- _Source material_:
□ □ □ □

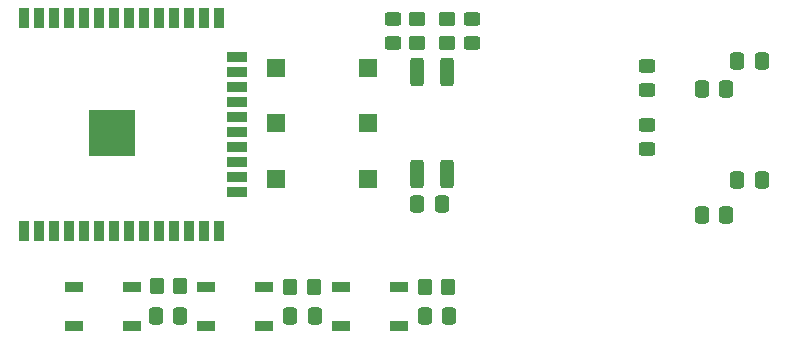
<source format=gbr>
%TF.GenerationSoftware,KiCad,Pcbnew,9.0.1*%
%TF.CreationDate,2025-10-10T15:40:47-03:00*%
%TF.ProjectId,minisumo,6d696e69-7375-46d6-9f2e-6b696361645f,rev?*%
%TF.SameCoordinates,Original*%
%TF.FileFunction,Paste,Top*%
%TF.FilePolarity,Positive*%
%FSLAX46Y46*%
G04 Gerber Fmt 4.6, Leading zero omitted, Abs format (unit mm)*
G04 Created by KiCad (PCBNEW 9.0.1) date 2025-10-10 15:40:47*
%MOMM*%
%LPD*%
G01*
G04 APERTURE LIST*
G04 Aperture macros list*
%AMRoundRect*
0 Rectangle with rounded corners*
0 $1 Rounding radius*
0 $2 $3 $4 $5 $6 $7 $8 $9 X,Y pos of 4 corners*
0 Add a 4 corners polygon primitive as box body*
4,1,4,$2,$3,$4,$5,$6,$7,$8,$9,$2,$3,0*
0 Add four circle primitives for the rounded corners*
1,1,$1+$1,$2,$3*
1,1,$1+$1,$4,$5*
1,1,$1+$1,$6,$7*
1,1,$1+$1,$8,$9*
0 Add four rect primitives between the rounded corners*
20,1,$1+$1,$2,$3,$4,$5,0*
20,1,$1+$1,$4,$5,$6,$7,0*
20,1,$1+$1,$6,$7,$8,$9,0*
20,1,$1+$1,$8,$9,$2,$3,0*%
G04 Aperture macros list end*
%ADD10RoundRect,0.250000X-0.337500X-0.475000X0.337500X-0.475000X0.337500X0.475000X-0.337500X0.475000X0*%
%ADD11RoundRect,0.250000X-0.450000X0.325000X-0.450000X-0.325000X0.450000X-0.325000X0.450000X0.325000X0*%
%ADD12R,1.500000X1.500000*%
%ADD13RoundRect,0.250000X0.310000X-0.970000X0.310000X0.970000X-0.310000X0.970000X-0.310000X-0.970000X0*%
%ADD14RoundRect,0.250000X0.337500X0.475000X-0.337500X0.475000X-0.337500X-0.475000X0.337500X-0.475000X0*%
%ADD15RoundRect,0.099000X0.351000X-0.751000X0.351000X0.751000X-0.351000X0.751000X-0.351000X-0.751000X0*%
%ADD16R,4.000000X4.000000*%
%ADD17RoundRect,0.099000X0.751000X-0.351000X0.751000X0.351000X-0.751000X0.351000X-0.751000X-0.351000X0*%
%ADD18RoundRect,0.090000X-0.660000X-0.360000X0.660000X-0.360000X0.660000X0.360000X-0.660000X0.360000X0*%
%ADD19RoundRect,0.250000X0.350000X0.450000X-0.350000X0.450000X-0.350000X-0.450000X0.350000X-0.450000X0*%
%ADD20RoundRect,0.250000X0.450000X-0.350000X0.450000X0.350000X-0.450000X0.350000X-0.450000X-0.350000X0*%
G04 APERTURE END LIST*
D10*
%TO.C,C6*%
X193925000Y-79650000D03*
X196000000Y-79650000D03*
%TD*%
D11*
%TO.C,D2*%
X213350000Y-72950000D03*
X213350000Y-75000000D03*
%TD*%
D12*
%TO.C,SW1*%
X189800000Y-72800000D03*
X182000000Y-72800000D03*
%TD*%
D13*
%TO.C,SW2*%
X193930000Y-77105000D03*
X196470000Y-77105000D03*
X196470000Y-68495000D03*
X193930000Y-68495000D03*
%TD*%
D14*
%TO.C,C1*%
X220100000Y-69925000D03*
X218025000Y-69925000D03*
%TD*%
D10*
%TO.C,C7*%
X171775000Y-89075000D03*
X173850000Y-89075000D03*
%TD*%
D12*
%TO.C,SW3*%
X189800000Y-77500000D03*
X182000000Y-77500000D03*
%TD*%
D10*
%TO.C,C8*%
X183175000Y-89075000D03*
X185250000Y-89075000D03*
%TD*%
D14*
%TO.C,C2*%
X223105000Y-67525000D03*
X221030000Y-67525000D03*
%TD*%
D15*
%TO.C,U4*%
X160645000Y-81900000D03*
D16*
X168055000Y-73600000D03*
D15*
X161915000Y-81900000D03*
X163185000Y-81900000D03*
X164455000Y-81900000D03*
X165725000Y-81900000D03*
X166995000Y-81900000D03*
X168265000Y-81900000D03*
X169535000Y-81900000D03*
X170805000Y-81900000D03*
X172075000Y-81900000D03*
X173345000Y-81900000D03*
X174615000Y-81900000D03*
X175885000Y-81900000D03*
X177155000Y-81900000D03*
D17*
X178655000Y-78615000D03*
X178655000Y-77345000D03*
X178655000Y-76075000D03*
X178655000Y-74805000D03*
X178655000Y-73535000D03*
X178655000Y-72265000D03*
X178655000Y-70995000D03*
X178655000Y-69725000D03*
X178655000Y-68455000D03*
X178655000Y-67185000D03*
D15*
X177155000Y-63900000D03*
X175885000Y-63900000D03*
X174615000Y-63900000D03*
X173345000Y-63900000D03*
X172075000Y-63900000D03*
X170805000Y-63900000D03*
X169535000Y-63900000D03*
X168265000Y-63900000D03*
X166995000Y-63900000D03*
X165725000Y-63900000D03*
X164455000Y-63900000D03*
X163185000Y-63900000D03*
X161915000Y-63900000D03*
X160645000Y-63900000D03*
%TD*%
D11*
%TO.C,D9*%
X198600000Y-63975000D03*
X198600000Y-66025000D03*
%TD*%
D18*
%TO.C,LED3*%
X187475000Y-86625000D03*
X187475000Y-89925000D03*
X192375000Y-89925000D03*
X192375000Y-86625000D03*
%TD*%
D14*
%TO.C,C4*%
X223105000Y-77625000D03*
X221030000Y-77625000D03*
%TD*%
D19*
%TO.C,R3*%
X196575000Y-86625000D03*
X194575000Y-86625000D03*
%TD*%
D12*
%TO.C,SW4*%
X189800000Y-68100000D03*
X182000000Y-68100000D03*
%TD*%
D10*
%TO.C,C9*%
X194575000Y-89075000D03*
X196650000Y-89075000D03*
%TD*%
D11*
%TO.C,D8*%
X191900000Y-63975000D03*
X191900000Y-66025000D03*
%TD*%
D20*
%TO.C,R8*%
X193930000Y-65975000D03*
X193930000Y-63975000D03*
%TD*%
D14*
%TO.C,C3*%
X220100000Y-80525000D03*
X218025000Y-80525000D03*
%TD*%
D19*
%TO.C,R2*%
X185175000Y-86625000D03*
X183175000Y-86625000D03*
%TD*%
D11*
%TO.C,D1*%
X213350000Y-67950000D03*
X213350000Y-70000000D03*
%TD*%
D18*
%TO.C,LED1*%
X164875000Y-86625000D03*
X164875000Y-89925000D03*
X169775000Y-89925000D03*
X169775000Y-86625000D03*
%TD*%
%TO.C,LED2*%
X176075000Y-86625000D03*
X176075000Y-89925000D03*
X180975000Y-89925000D03*
X180975000Y-86625000D03*
%TD*%
D20*
%TO.C,R9*%
X196470000Y-65975000D03*
X196470000Y-63975000D03*
%TD*%
D19*
%TO.C,R1*%
X173875000Y-86575000D03*
X171875000Y-86575000D03*
%TD*%
M02*

</source>
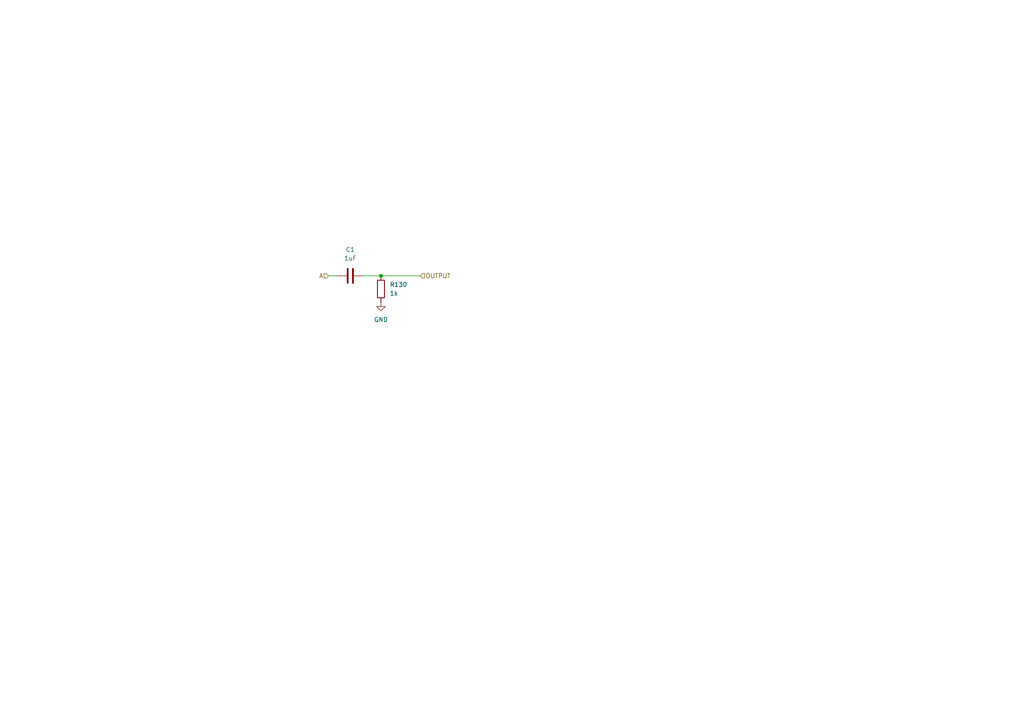
<source format=kicad_sch>
(kicad_sch
	(version 20231120)
	(generator "eeschema")
	(generator_version "8.0")
	(uuid "b78f14b6-a960-4704-a9be-17153ccddd53")
	(paper "A4")
	
	(junction
		(at 110.49 80.01)
		(diameter 0)
		(color 0 0 0 0)
		(uuid "cb23878a-374b-4551-8eec-8a8ca707477c")
	)
	(wire
		(pts
			(xy 105.41 80.01) (xy 110.49 80.01)
		)
		(stroke
			(width 0)
			(type default)
		)
		(uuid "b4fefc9d-1646-42ca-9543-f8634b81c04e")
	)
	(wire
		(pts
			(xy 95.25 80.01) (xy 97.79 80.01)
		)
		(stroke
			(width 0)
			(type default)
		)
		(uuid "b64003eb-11aa-4184-81e9-a85751884fe4")
	)
	(wire
		(pts
			(xy 110.49 80.01) (xy 121.92 80.01)
		)
		(stroke
			(width 0)
			(type default)
		)
		(uuid "b6964453-f5bb-4c72-8790-b2f7ab653cb3")
	)
	(hierarchical_label "A"
		(shape input)
		(at 95.25 80.01 180)
		(fields_autoplaced yes)
		(effects
			(font
				(size 1.27 1.27)
			)
			(justify right)
		)
		(uuid "a39e8683-627a-4744-bedc-cbadf5ca6115")
	)
	(hierarchical_label "OUTPUT"
		(shape input)
		(at 121.92 80.01 0)
		(fields_autoplaced yes)
		(effects
			(font
				(size 1.27 1.27)
			)
			(justify left)
		)
		(uuid "bc15eefb-c42b-49fe-8f74-83abf79ba8a8")
	)
	(symbol
		(lib_id "Device:R")
		(at 110.49 83.82 0)
		(unit 1)
		(exclude_from_sim no)
		(in_bom yes)
		(on_board yes)
		(dnp no)
		(fields_autoplaced yes)
		(uuid "312e6647-fea1-4b68-8dc3-448954aa2110")
		(property "Reference" "R130"
			(at 113.03 82.5499 0)
			(effects
				(font
					(size 1.27 1.27)
				)
				(justify left)
			)
		)
		(property "Value" "1k"
			(at 113.03 85.0899 0)
			(effects
				(font
					(size 1.27 1.27)
				)
				(justify left)
			)
		)
		(property "Footprint" ""
			(at 108.712 83.82 90)
			(effects
				(font
					(size 1.27 1.27)
				)
				(hide yes)
			)
		)
		(property "Datasheet" "~"
			(at 110.49 83.82 0)
			(effects
				(font
					(size 1.27 1.27)
				)
				(hide yes)
			)
		)
		(property "Description" "Resistor"
			(at 110.49 83.82 0)
			(effects
				(font
					(size 1.27 1.27)
				)
				(hide yes)
			)
		)
		(pin "2"
			(uuid "ecc99ea0-8873-4c88-94d4-55f9c2f5f5d3")
		)
		(pin "1"
			(uuid "cf7aee09-4d86-4b6a-9bcc-76f74d2fcfb4")
		)
		(instances
			(project ""
				(path "/1cf3a7ee-ec47-45b6-b515-1840d726ab8f/de2e1405-3239-4ce6-b747-5c12d2d075a5"
					(reference "R130")
					(unit 1)
				)
			)
		)
	)
	(symbol
		(lib_id "Device:C")
		(at 101.6 80.01 90)
		(unit 1)
		(exclude_from_sim no)
		(in_bom yes)
		(on_board yes)
		(dnp no)
		(fields_autoplaced yes)
		(uuid "68f3a775-03b4-4d83-ada6-356a83515cb3")
		(property "Reference" "C1"
			(at 101.6 72.39 90)
			(effects
				(font
					(size 1.27 1.27)
				)
			)
		)
		(property "Value" "1uF"
			(at 101.6 74.93 90)
			(effects
				(font
					(size 1.27 1.27)
				)
			)
		)
		(property "Footprint" ""
			(at 105.41 79.0448 0)
			(effects
				(font
					(size 1.27 1.27)
				)
				(hide yes)
			)
		)
		(property "Datasheet" "~"
			(at 101.6 80.01 0)
			(effects
				(font
					(size 1.27 1.27)
				)
				(hide yes)
			)
		)
		(property "Description" "Unpolarized capacitor"
			(at 101.6 80.01 0)
			(effects
				(font
					(size 1.27 1.27)
				)
				(hide yes)
			)
		)
		(pin "2"
			(uuid "567d8c58-6af4-401b-b2b2-463aa2c859a3")
		)
		(pin "1"
			(uuid "146bb242-27d1-4f11-8b96-eb2b7d7539cd")
		)
		(instances
			(project ""
				(path "/1cf3a7ee-ec47-45b6-b515-1840d726ab8f/de2e1405-3239-4ce6-b747-5c12d2d075a5"
					(reference "C1")
					(unit 1)
				)
			)
		)
	)
	(symbol
		(lib_id "power:GND")
		(at 110.49 87.63 0)
		(unit 1)
		(exclude_from_sim no)
		(in_bom yes)
		(on_board yes)
		(dnp no)
		(fields_autoplaced yes)
		(uuid "a40cb408-8925-4c0a-b669-0808bad912c4")
		(property "Reference" "#PWR047"
			(at 110.49 93.98 0)
			(effects
				(font
					(size 1.27 1.27)
				)
				(hide yes)
			)
		)
		(property "Value" "GND"
			(at 110.49 92.71 0)
			(effects
				(font
					(size 1.27 1.27)
				)
			)
		)
		(property "Footprint" ""
			(at 110.49 87.63 0)
			(effects
				(font
					(size 1.27 1.27)
				)
				(hide yes)
			)
		)
		(property "Datasheet" ""
			(at 110.49 87.63 0)
			(effects
				(font
					(size 1.27 1.27)
				)
				(hide yes)
			)
		)
		(property "Description" "Power symbol creates a global label with name \"GND\" , ground"
			(at 110.49 87.63 0)
			(effects
				(font
					(size 1.27 1.27)
				)
				(hide yes)
			)
		)
		(pin "1"
			(uuid "50d3ae24-6a56-443c-86c3-d9e9f6216a6e")
		)
		(instances
			(project ""
				(path "/1cf3a7ee-ec47-45b6-b515-1840d726ab8f/de2e1405-3239-4ce6-b747-5c12d2d075a5"
					(reference "#PWR047")
					(unit 1)
				)
			)
		)
	)
)

</source>
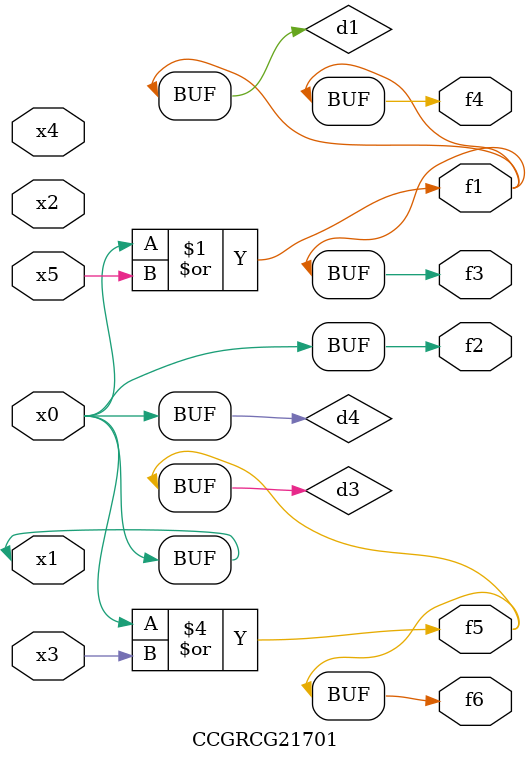
<source format=v>
module CCGRCG21701(
	input x0, x1, x2, x3, x4, x5,
	output f1, f2, f3, f4, f5, f6
);

	wire d1, d2, d3, d4;

	or (d1, x0, x5);
	xnor (d2, x1, x4);
	or (d3, x0, x3);
	buf (d4, x0, x1);
	assign f1 = d1;
	assign f2 = d4;
	assign f3 = d1;
	assign f4 = d1;
	assign f5 = d3;
	assign f6 = d3;
endmodule

</source>
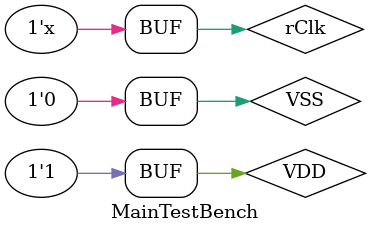
<source format=v>
`timescale 1ns / 1ps


module MainTestBench();
    
    reg rClk;
    supply0 VSS;
    supply1 VDD;
    wire[3:0] wEN;
    wire[7:0] wDATA;
    wire wBz, wCarr;
    parameter pHalfT = 5;
    
    Main mainTest
    (
        .wCLK(rClk),
        .wModeSel(VDD),
        .wBtnRst(VSS),
        .wBtnFlip(VDD),
        .wEnSound(VSS),
        .wBuzzer(wBz),
        .wCar(wCarr),
        .wEns(wEN),
        .wDisp(wDATA)
    );
       
    initial
    begin
        rClk = 1'b0;
    end
    
    always
    begin
        #pHalfT rClk <= ~rClk;
    end
    
    
    
endmodule

</source>
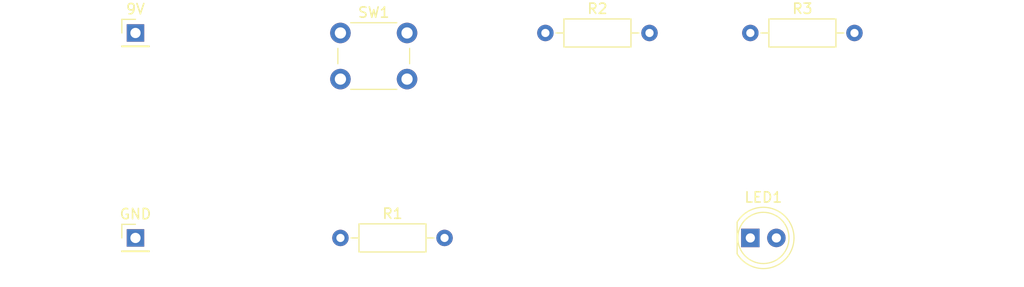
<source format=kicad_pcb>
(kicad_pcb
	(version 20240108)
	(generator "pcbnew")
	(generator_version "8.0")
	(general
		(thickness 1.6)
		(legacy_teardrops no)
	)
	(paper "A4")
	(layers
		(0 "F.Cu" signal)
		(31 "B.Cu" signal)
		(32 "B.Adhes" user "B.Adhesive")
		(33 "F.Adhes" user "F.Adhesive")
		(34 "B.Paste" user)
		(35 "F.Paste" user)
		(36 "B.SilkS" user "B.Silkscreen")
		(37 "F.SilkS" user "F.Silkscreen")
		(38 "B.Mask" user)
		(39 "F.Mask" user)
		(40 "Dwgs.User" user "User.Drawings")
		(41 "Cmts.User" user "User.Comments")
		(42 "Eco1.User" user "User.Eco1")
		(43 "Eco2.User" user "User.Eco2")
		(44 "Edge.Cuts" user)
		(45 "Margin" user)
		(46 "B.CrtYd" user "B.Courtyard")
		(47 "F.CrtYd" user "F.Courtyard")
		(48 "B.Fab" user)
		(49 "F.Fab" user)
		(50 "User.1" user)
		(51 "User.2" user)
		(52 "User.3" user)
		(53 "User.4" user)
		(54 "User.5" user)
		(55 "User.6" user)
		(56 "User.7" user)
		(57 "User.8" user)
		(58 "User.9" user)
	)
	(setup
		(pad_to_mask_clearance 0)
		(allow_soldermask_bridges_in_footprints no)
		(pcbplotparams
			(layerselection 0x00010fc_ffffffff)
			(plot_on_all_layers_selection 0x0000000_00000000)
			(disableapertmacros no)
			(usegerberextensions no)
			(usegerberattributes yes)
			(usegerberadvancedattributes yes)
			(creategerberjobfile yes)
			(dashed_line_dash_ratio 12.000000)
			(dashed_line_gap_ratio 3.000000)
			(svgprecision 4)
			(plotframeref no)
			(viasonmask no)
			(mode 1)
			(useauxorigin no)
			(hpglpennumber 1)
			(hpglpenspeed 20)
			(hpglpendiameter 15.000000)
			(pdf_front_fp_property_popups yes)
			(pdf_back_fp_property_popups yes)
			(dxfpolygonmode yes)
			(dxfimperialunits yes)
			(dxfusepcbnewfont yes)
			(psnegative no)
			(psa4output no)
			(plotreference yes)
			(plotvalue yes)
			(plotfptext yes)
			(plotinvisibletext no)
			(sketchpadsonfab no)
			(subtractmaskfromsilk no)
			(outputformat 1)
			(mirror no)
			(drillshape 1)
			(scaleselection 1)
			(outputdirectory "")
		)
	)
	(net 0 "")
	(footprint "R_Axial_DIN0207_L6.3mm_D2.5mm_P10.16mm_Horizontal" (layer "F.Cu") (at 120 50))
	(footprint "PinHeader_1x01_P2.54mm_Vertical" (layer "F.Cu") (at 80 50))
	(footprint "LED_D5.0mm" (layer "F.Cu") (at 140 70))
	(footprint "PinHeader_1x01_P2.54mm_Vertical" (layer "F.Cu") (at 80 70))
	(footprint "R_Axial_DIN0207_L6.3mm_D2.5mm_P10.16mm_Horizontal" (layer "F.Cu") (at 140 50))
	(footprint "R_Axial_DIN0207_L6.3mm_D2.5mm_P10.16mm_Horizontal" (layer "F.Cu") (at 100 70))
	(footprint "SW_PUSH_6mm_H4.3mm" (layer "F.Cu") (at 100 50))
)

</source>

□ □ □ □

Please print the lines above exactly, beginning at the first line of the entries and ending at the line holding "4,1,4,$2,$3,$4,$5,$6,$7,$8,$9,$2,$3,0*", and leave the pictures out.

- _Reply_:
<source format=gbr>
%TF.GenerationSoftware,KiCad,Pcbnew,9.0.1*%
%TF.CreationDate,2025-10-10T15:40:47-03:00*%
%TF.ProjectId,minisumo,6d696e69-7375-46d6-9f2e-6b696361645f,rev?*%
%TF.SameCoordinates,Original*%
%TF.FileFunction,Paste,Top*%
%TF.FilePolarity,Positive*%
%FSLAX46Y46*%
G04 Gerber Fmt 4.6, Leading zero omitted, Abs format (unit mm)*
G04 Created by KiCad (PCBNEW 9.0.1) date 2025-10-10 15:40:47*
%MOMM*%
%LPD*%
G01*
G04 APERTURE LIST*
G04 Aperture macros list*
%AMRoundRect*
0 Rectangle with rounded corners*
0 $1 Rounding radius*
0 $2 $3 $4 $5 $6 $7 $8 $9 X,Y pos of 4 corners*
0 Add a 4 corners polygon primitive as box body*
4,1,4,$2,$3,$4,$5,$6,$7,$8,$9,$2,$3,0*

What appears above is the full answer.